§ **MATERIAL FOR THE TASK**:
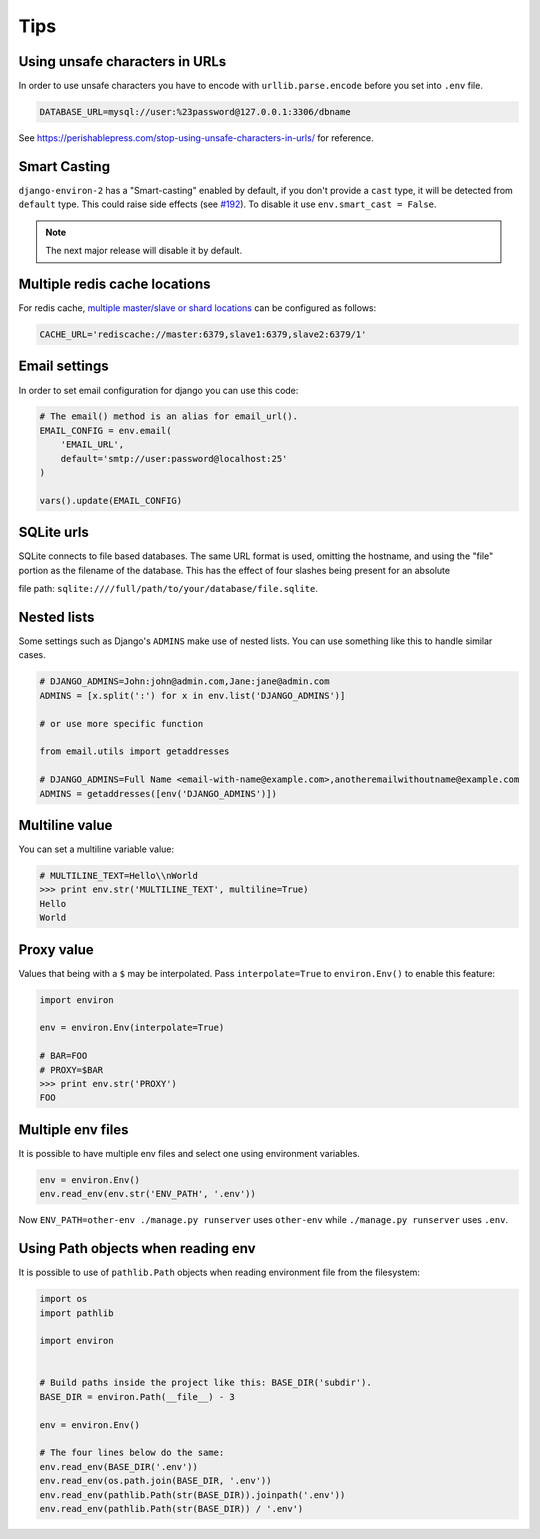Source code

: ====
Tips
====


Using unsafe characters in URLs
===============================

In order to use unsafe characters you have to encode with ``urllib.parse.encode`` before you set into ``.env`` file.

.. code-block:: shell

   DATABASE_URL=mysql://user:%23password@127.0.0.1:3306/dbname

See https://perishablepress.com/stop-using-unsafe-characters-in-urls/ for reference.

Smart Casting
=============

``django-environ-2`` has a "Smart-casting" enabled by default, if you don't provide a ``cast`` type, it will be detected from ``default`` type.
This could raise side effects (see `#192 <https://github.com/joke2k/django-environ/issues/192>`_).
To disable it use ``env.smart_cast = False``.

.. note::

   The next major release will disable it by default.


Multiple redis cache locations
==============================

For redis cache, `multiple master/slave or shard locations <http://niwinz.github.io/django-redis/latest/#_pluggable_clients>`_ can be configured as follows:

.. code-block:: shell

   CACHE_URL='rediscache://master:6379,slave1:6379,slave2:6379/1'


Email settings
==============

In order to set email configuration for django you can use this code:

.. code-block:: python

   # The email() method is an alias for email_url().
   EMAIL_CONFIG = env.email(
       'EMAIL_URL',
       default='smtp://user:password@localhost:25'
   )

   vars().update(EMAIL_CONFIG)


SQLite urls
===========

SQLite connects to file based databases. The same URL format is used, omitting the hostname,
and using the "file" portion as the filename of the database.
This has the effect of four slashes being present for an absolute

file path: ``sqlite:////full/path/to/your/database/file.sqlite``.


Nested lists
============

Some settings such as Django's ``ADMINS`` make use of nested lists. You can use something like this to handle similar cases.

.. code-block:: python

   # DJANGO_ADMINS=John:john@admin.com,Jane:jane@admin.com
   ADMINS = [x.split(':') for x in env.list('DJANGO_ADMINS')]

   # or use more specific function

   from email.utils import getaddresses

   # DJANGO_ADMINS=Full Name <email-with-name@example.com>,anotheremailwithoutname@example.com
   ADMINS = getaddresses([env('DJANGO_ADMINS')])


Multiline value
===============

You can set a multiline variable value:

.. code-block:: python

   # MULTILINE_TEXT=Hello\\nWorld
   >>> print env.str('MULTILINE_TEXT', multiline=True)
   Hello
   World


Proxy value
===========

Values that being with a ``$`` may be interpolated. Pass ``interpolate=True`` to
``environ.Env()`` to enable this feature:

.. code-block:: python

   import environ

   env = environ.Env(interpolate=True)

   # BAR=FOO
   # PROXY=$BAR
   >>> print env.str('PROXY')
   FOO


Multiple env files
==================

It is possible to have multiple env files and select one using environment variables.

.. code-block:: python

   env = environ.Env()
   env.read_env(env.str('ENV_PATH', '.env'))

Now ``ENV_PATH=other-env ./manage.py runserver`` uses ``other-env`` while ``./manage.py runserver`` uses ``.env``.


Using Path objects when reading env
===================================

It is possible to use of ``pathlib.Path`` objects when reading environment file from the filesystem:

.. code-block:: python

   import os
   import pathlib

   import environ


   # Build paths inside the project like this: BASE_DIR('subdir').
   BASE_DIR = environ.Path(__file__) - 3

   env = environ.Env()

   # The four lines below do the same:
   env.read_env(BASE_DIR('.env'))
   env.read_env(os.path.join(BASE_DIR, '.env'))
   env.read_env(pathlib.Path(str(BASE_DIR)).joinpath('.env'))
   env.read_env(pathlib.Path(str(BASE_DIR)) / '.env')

...

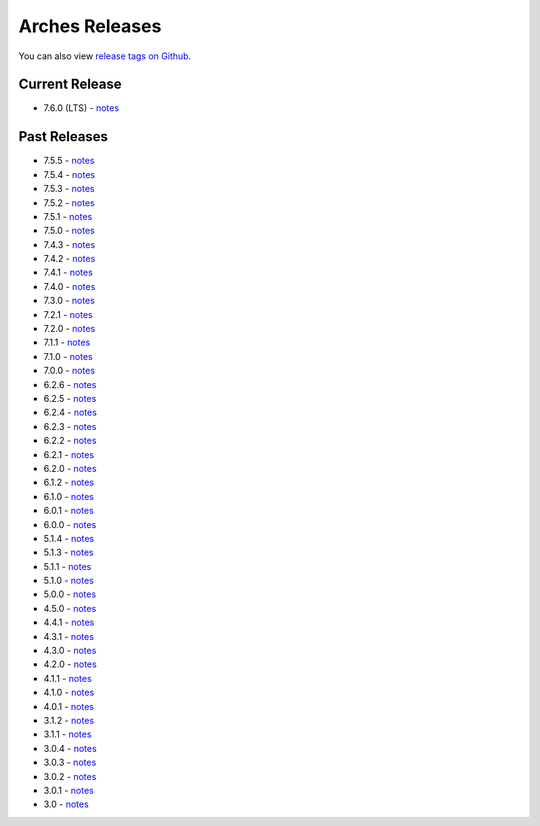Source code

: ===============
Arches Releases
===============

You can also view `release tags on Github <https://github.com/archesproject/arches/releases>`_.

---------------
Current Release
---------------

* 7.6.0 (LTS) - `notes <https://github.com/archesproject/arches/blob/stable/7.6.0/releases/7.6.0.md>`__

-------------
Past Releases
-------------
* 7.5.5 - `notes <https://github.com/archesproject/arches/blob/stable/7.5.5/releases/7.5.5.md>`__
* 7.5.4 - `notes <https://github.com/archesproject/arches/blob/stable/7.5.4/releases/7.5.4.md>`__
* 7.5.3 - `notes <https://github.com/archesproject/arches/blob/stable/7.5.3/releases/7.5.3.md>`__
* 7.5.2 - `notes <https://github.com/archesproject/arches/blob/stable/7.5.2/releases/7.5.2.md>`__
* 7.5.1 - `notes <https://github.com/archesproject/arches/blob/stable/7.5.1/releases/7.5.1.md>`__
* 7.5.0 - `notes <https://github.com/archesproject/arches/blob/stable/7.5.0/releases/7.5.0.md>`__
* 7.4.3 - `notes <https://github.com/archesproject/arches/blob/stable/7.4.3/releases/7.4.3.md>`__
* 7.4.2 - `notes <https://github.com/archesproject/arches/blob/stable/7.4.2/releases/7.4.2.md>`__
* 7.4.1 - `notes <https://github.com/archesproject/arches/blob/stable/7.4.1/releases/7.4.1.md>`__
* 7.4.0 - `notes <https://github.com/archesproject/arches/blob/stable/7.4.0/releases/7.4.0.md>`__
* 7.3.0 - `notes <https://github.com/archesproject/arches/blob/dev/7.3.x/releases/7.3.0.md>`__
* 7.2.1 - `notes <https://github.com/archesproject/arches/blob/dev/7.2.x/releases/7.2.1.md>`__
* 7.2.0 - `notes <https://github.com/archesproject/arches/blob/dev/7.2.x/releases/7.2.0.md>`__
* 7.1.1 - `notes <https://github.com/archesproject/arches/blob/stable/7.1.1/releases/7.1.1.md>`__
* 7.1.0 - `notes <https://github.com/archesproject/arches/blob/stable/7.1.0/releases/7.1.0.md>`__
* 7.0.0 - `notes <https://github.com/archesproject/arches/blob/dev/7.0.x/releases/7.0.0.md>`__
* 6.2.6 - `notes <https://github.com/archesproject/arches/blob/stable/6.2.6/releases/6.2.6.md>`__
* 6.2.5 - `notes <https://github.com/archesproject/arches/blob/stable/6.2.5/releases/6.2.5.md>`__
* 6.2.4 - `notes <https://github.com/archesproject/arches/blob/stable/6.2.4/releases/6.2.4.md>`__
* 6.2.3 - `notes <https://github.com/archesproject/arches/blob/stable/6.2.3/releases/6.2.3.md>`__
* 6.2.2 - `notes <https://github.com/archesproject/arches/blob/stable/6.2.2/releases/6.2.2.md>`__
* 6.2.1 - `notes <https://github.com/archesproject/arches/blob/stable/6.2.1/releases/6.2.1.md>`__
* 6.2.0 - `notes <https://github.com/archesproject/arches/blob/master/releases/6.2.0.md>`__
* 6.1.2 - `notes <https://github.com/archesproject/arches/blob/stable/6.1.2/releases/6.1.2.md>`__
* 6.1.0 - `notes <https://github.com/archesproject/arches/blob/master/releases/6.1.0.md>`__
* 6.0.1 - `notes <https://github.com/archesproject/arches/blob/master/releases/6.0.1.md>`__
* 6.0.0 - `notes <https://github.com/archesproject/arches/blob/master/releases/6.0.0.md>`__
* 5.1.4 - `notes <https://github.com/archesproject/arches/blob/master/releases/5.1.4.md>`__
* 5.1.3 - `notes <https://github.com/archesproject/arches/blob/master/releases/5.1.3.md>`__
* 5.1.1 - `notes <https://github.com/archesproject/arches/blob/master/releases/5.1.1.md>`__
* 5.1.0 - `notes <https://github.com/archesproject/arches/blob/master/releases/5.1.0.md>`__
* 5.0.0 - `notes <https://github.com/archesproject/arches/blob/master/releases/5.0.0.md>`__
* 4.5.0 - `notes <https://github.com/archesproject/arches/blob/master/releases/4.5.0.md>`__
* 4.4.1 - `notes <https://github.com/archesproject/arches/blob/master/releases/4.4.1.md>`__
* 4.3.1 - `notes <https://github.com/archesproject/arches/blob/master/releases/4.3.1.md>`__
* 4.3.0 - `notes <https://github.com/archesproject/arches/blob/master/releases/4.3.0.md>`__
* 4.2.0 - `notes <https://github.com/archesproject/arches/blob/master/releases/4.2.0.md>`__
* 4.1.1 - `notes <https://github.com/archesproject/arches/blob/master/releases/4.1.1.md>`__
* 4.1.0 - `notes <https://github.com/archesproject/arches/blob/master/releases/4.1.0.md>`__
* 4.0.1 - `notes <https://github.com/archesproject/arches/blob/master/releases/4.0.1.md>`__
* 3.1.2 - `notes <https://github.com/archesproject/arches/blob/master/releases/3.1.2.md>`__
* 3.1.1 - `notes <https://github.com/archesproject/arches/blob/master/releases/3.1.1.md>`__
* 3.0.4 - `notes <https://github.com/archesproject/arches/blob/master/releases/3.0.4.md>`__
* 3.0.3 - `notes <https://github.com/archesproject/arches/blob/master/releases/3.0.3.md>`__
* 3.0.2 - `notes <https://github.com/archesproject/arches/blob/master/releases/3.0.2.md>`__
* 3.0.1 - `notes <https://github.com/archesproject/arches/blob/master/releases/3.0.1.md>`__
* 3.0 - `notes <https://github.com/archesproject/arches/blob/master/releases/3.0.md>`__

---

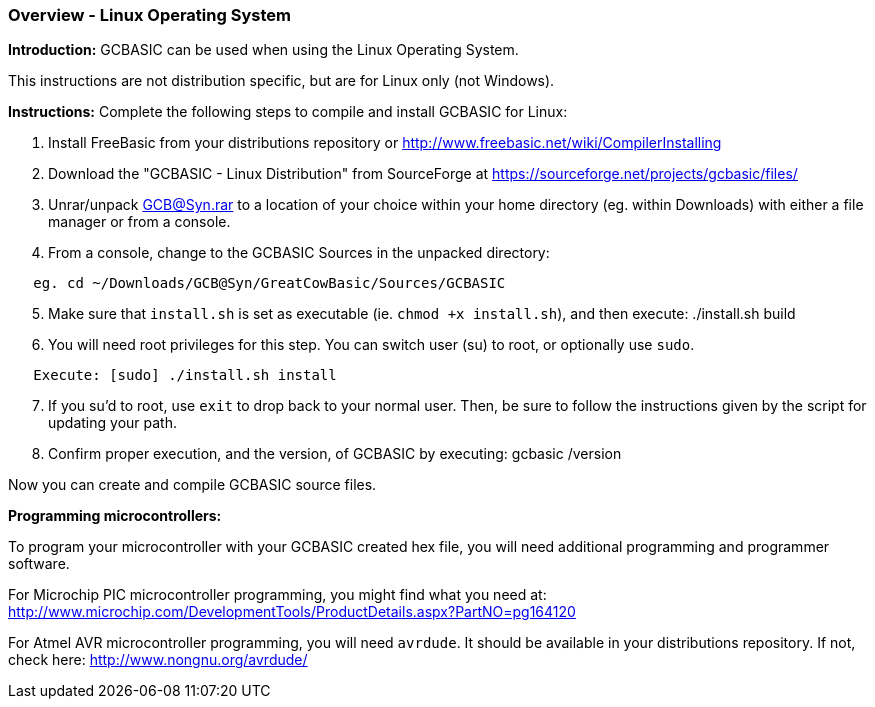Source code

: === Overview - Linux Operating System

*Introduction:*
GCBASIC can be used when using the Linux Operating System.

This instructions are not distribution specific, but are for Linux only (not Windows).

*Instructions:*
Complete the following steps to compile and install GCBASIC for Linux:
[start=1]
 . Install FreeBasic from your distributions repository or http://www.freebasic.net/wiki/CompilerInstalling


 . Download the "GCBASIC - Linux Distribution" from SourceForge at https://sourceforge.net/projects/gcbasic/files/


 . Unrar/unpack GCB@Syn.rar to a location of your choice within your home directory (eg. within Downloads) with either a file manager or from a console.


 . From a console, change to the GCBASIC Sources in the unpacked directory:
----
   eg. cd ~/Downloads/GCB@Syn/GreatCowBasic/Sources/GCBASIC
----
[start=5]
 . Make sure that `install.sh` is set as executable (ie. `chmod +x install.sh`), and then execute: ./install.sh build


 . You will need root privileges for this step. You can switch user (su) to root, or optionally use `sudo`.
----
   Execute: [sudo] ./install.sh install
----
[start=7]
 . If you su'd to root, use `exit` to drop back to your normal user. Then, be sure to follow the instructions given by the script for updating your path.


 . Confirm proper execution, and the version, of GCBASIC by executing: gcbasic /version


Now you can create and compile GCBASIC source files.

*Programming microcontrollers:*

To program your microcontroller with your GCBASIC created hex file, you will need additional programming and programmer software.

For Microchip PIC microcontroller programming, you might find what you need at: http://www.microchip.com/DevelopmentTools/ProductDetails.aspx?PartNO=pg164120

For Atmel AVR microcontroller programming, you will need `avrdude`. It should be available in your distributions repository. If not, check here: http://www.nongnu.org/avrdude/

§ **WHAT YOU NEED TO DO**: Find the line with "Using Path objects when reading env" in the entries above. Retype it and each line after it, exactly, through the line with "BASE_DIR = environ.Path(__file__) - 3", and stop there.

§ **EXERCISE OUTPUT**:
Using Path objects when reading env
===================================

It is possible to use of ``pathlib.Path`` objects when reading environment file from the filesystem:

.. code-block:: python

   import os
   import pathlib

   import environ


   # Build paths inside the project like this: BASE_DIR('subdir').
   BASE_DIR = environ.Path(__file__) - 3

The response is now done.